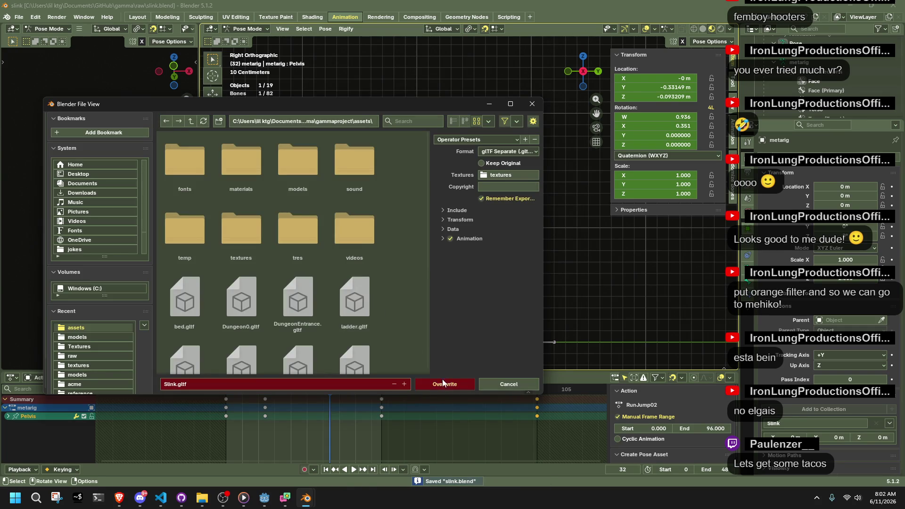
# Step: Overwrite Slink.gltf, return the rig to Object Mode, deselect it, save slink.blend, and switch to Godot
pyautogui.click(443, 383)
§ §
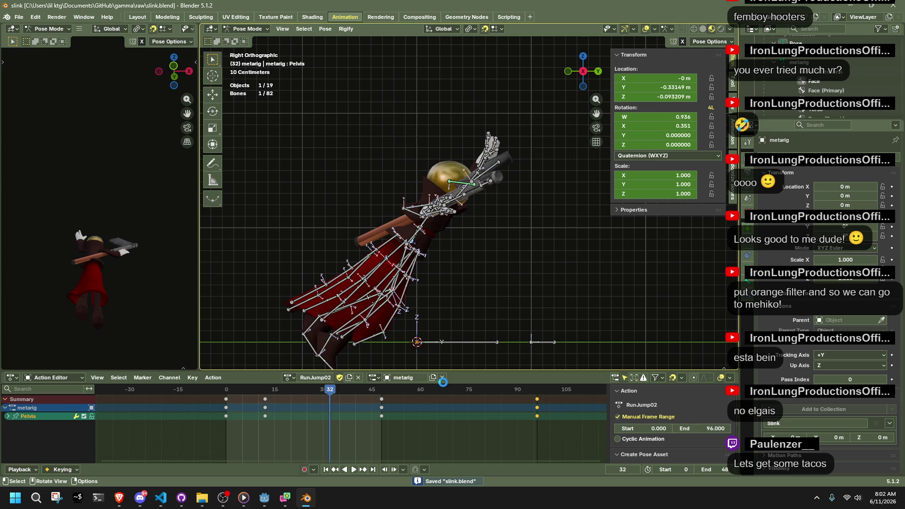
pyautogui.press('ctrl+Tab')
§ §
Could you report how many lines of the listing above hold "pyautogui"? Only the number is needed.

2